#### EXERCISE DETAILS:
Report every line in the records below that holds the word "middle".
*** Begin section ***
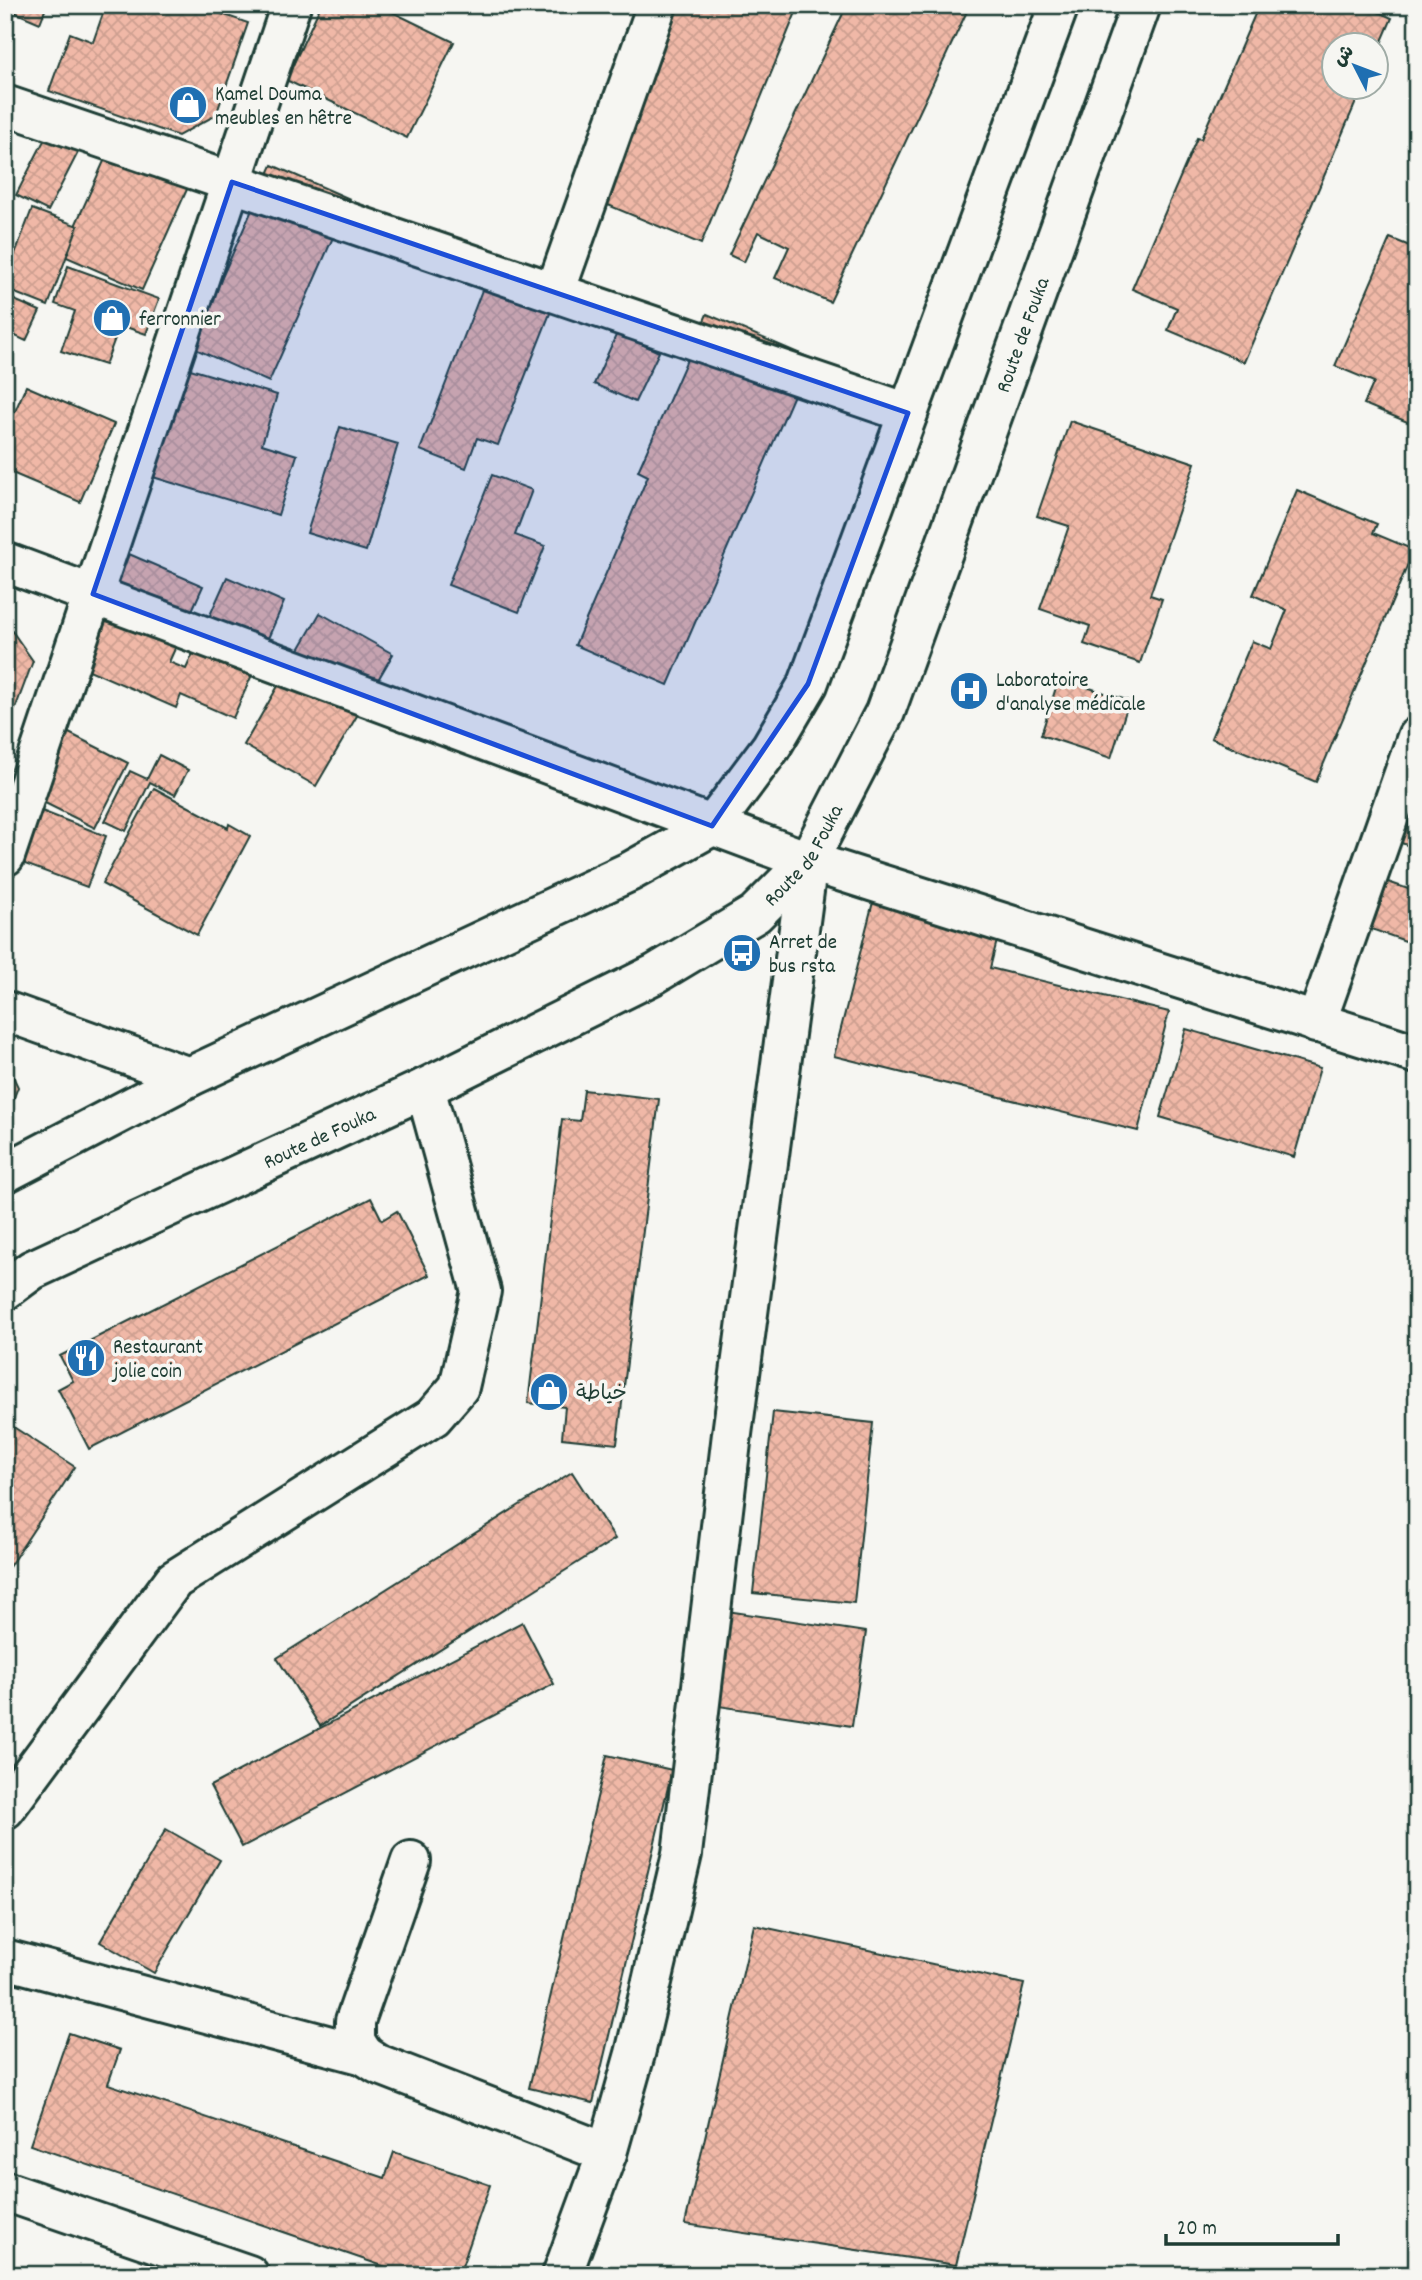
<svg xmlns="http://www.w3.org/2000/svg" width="1422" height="2280" font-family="Dekko,'Playpen Sans Arabic',sans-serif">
  <defs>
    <pattern id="building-cross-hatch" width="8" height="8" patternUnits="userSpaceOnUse" patternTransform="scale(1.75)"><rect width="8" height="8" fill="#f0b8a7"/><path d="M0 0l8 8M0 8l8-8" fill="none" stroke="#cd9f90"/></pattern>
  </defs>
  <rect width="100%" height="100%" fill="#f6f6f2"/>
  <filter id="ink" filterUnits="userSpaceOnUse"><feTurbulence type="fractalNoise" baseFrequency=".0143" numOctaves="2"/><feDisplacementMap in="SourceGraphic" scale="14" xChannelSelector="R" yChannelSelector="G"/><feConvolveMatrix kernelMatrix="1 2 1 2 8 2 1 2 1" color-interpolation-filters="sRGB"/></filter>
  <g filter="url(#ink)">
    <!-- building -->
    <g fill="url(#building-cross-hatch)" stroke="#1f3d34" stroke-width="2">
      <path d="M5 5H47L40 23 5 8Z"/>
      <path d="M106 5H196L248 23 216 115 178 136 49 91 70 33 93 42Z"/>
      <path d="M321 5H378L454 42 407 138 286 80Z"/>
      <path d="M676 5H799L701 244 596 200Z"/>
      <path d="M847 5H970L830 302 775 278 789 247 758 232 744 262 729 255Z"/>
      <path d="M1259 5H1362L1392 18 1376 55V46H1334V88H1362L1244 362 1168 330 1177 308 1132 289 1197 138 1201 139Z"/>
      <path d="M55 119 87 135 48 211 16 195Z"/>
      <path d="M121 123 201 158 142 290 62 255Z"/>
      <path d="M272 165 350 199 269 382 191 347Z"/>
      <path d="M32 209 78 226 48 306 5 289V280Z"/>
      <path d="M1390 238 1417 249V426L1364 404 1374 382 1335 366Z"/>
      <path d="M68 266 159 299 146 334 120 325 105 365 61 351 75 311 55 304Z"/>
      <path d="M491 267 558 293 498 445 477 438 466 468 420 450Z"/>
      <path d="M5 296 40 311 26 341 5 331Z"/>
      <path d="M707 314 810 358 668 685 575 645 648 476 638 471Z"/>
      <path d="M617 333 659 352 635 402 594 384Z"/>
      <path d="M187 368 277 395 262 444 297 455 278 515 153 477Z"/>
      <path d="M26 386 114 424 80 502 5 470V434Z"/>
      <path d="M1070 421 1195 463 1150 595 1162 599 1140 663 1084 644 1090 626 1040 609 1069 526 1037 516Z"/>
      <path d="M340 427 398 444 366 551 307 533Z"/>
      <path d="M492 475 532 490 515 535 545 546 519 612 448 585Z"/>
      <path d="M1297 490 1377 524 1373 533 1414 550 1316 782 1211 738 1252 641 1271 649 1287 610 1253 595Z"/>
      <path d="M129 554 203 586 169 662 186 669 227 577 284 602 233 718 181 695 176 708 80 666Z"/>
      <path d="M320 613 393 654 316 786 244 745Z"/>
      <path d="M5 621 33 661 15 709 5 706Z"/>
      <path d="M1059 678 1129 701 1111 758 1041 735Z"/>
      <path d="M5 708 13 711 5 734Z"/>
      <path d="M63 730 128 763 95 828 29 795Z"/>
      <path d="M159 755 188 770 175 795 150 782 126 831 105 821 130 771 147 779Z"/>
      <path d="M1417 773V849L1391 839Z"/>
      <path d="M154 788 228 828 229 824 250 836 197 935 102 884Z"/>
      <path d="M34 808 106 836 87 887 14 860Z"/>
      <path d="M1388 882 1417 892V945L1371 929Z"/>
      <path d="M876 890 1002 921 990 968 1169 1012 1138 1131 834 1056Z"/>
      <path d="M1186 1029 1320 1068 1294 1157 1160 1117Z"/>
      <path d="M5 1065 8 1066 18 1087 11 1105 5 1107Z"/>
      <path d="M584 1090 659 1099 617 1444 562 1438 565 1407 528 1403 562 1119 580 1121Z"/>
      <path d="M371 1198 382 1220 397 1211 429 1275 89 1449 58 1389 73 1381 60 1356Z"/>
      <path d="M773 1412 873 1423 854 1603 753 1593Z"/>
      <path d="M12 1426 75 1467 5 1573V1436Z"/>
      <path d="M572 1472 615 1539 320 1726 277 1658Z"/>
      <path d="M727 1611 866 1632 852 1726 712 1705Z"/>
      <path d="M522 1622 554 1684 242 1847 210 1786Z"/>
      <path d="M607 1755 672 1770 593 2103 529 2088Z"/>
      <path d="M166 1829 220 1860 154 1973 100 1942Z"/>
      <path d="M754 1925 1024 1984 956 2265 685 2224Z"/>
      <path d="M69 2033 120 2050 108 2084 385 2178 394 2152 490 2185 459 2275H409L30 2145Z"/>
      <path d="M1060 2268 1095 2275H1058Z"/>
    </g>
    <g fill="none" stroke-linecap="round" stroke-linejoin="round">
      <!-- minor casing -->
      <g stroke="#1f3d34" stroke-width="44">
        <g id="minor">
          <path d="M5 105 908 413"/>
          <path d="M555 292 657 5"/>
          <path d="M5 562 808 861 1417 1054"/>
          <path d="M5 856 291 5"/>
          <path d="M5 1011 189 1077"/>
          <path d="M1316 1023 1417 737"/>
          <path d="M5 1809 174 1580 433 1417 459 1387 481 1291 425 1088"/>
          <path d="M5 1959 364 2055 378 2064 607 2153"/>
          <path d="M364 2055 355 2041V2021L411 1861"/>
          <path d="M5 2191 249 2275"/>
          <path d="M562 2275 607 2153 635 2054 682 1854 732 1434 808 861"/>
        </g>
      </g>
      <!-- secondary casing -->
      <g stroke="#1f3d34" stroke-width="44">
        <g id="secondary">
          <path d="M5 1173 189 1077 631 871 712 826 771 747 808 684 1059 5"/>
          <path id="s1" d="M5 1290 32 1270 425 1088 655 974 755 914 808 861 885 712 1141 5"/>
        </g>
      </g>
      <!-- minor -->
      <use href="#minor" stroke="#f6f6f2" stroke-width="38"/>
      <!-- secondary -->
      <use href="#secondary" stroke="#f6f6f2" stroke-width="38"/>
    </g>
  </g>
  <!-- marked area -->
  <path fill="#1d4ed8" fill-opacity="0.2" stroke="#1d4ed8" stroke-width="5" stroke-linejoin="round" d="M232 182 908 413 808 684 712 826 93 594Z"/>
  <!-- icons -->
  <defs>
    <g id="shop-disc" transform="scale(2.0125)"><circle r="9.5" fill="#1f6fb2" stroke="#f6f6f2"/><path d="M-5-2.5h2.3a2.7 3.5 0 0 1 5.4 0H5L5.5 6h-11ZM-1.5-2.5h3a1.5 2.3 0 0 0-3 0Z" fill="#fff"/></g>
    <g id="hospital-disc" transform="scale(2.0125)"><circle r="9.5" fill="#1f6fb2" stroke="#f6f6f2"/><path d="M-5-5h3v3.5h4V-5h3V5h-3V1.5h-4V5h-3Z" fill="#fff"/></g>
    <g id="bus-disc" transform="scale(2.0125)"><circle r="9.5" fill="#1f6fb2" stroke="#f6f6f2"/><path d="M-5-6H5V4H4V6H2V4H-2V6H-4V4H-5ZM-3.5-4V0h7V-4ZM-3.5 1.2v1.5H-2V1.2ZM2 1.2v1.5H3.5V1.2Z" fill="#fff"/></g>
    <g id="restaurant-disc" transform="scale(2.0125)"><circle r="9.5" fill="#1f6fb2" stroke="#f6f6f2"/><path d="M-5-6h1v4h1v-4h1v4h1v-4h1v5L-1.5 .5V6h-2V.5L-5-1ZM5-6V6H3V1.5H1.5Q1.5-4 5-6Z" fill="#fff"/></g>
  </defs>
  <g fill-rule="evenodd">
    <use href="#shop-disc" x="188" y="105"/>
    <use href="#shop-disc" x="112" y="318"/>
    <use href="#hospital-disc" x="969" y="691"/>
    <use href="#bus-disc" x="742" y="953"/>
    <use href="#restaurant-disc" x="86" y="1358"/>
    <use href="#shop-disc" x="549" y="1392"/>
  </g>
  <g text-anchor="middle" stroke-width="7" stroke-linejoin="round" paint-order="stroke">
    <!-- poi labels -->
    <g font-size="21" fill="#1f3d34" stroke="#f6f6f2" text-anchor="start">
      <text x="215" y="100">Kamel Douma<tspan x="215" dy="24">meubles en hêtre</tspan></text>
      <text x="139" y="325">ferronnier</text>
      <text x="996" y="686">Laboratoire<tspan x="996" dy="24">d'analyse médicale</tspan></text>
      <text x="769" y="948">Arret de<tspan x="769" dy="24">bus rsta</tspan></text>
      <text x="113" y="1353">Restaurant<tspan x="113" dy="24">jolie coin</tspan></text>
      <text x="576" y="1399">خياطة</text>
    </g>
    <!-- street labels -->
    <g font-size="21" fill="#1f3d34" stroke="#f6f6f2">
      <text dy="7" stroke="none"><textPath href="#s1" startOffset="1484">Route de Fouka</textPath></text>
      <text dy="7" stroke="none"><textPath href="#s1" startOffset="917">Route de Fouka</textPath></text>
      <text dy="7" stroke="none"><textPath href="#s1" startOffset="350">Route de Fouka</textPath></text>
    </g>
  </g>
  <!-- margin -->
  <rect width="1422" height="2280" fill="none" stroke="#f6f6f2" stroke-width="28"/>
  <rect x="14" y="14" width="1394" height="2252" fill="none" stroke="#1f3d34" stroke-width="2.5" filter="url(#ink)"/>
  <!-- north arrow -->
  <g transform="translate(1355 66) rotate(312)"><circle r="33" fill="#f6f6f2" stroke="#a0aca6" stroke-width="2"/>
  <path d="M0-5L12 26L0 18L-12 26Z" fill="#1f6fb2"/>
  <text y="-10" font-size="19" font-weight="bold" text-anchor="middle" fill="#1f3d34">ش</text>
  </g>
  <!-- scale -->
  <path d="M1166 2234v10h172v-10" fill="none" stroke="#1f3d34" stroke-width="3.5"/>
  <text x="1177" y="2234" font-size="21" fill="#1f3d34" stroke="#f6f6f2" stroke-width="5" paint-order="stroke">20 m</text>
</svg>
*** End section ***
#### YOUR RESPONSE:
  <g text-anchor="middle" stroke-width="7" stroke-linejoin="round" paint-order="stroke">
  <text y="-10" font-size="19" font-weight="bold" text-anchor="middle" fill="#1f3d34">ش</text>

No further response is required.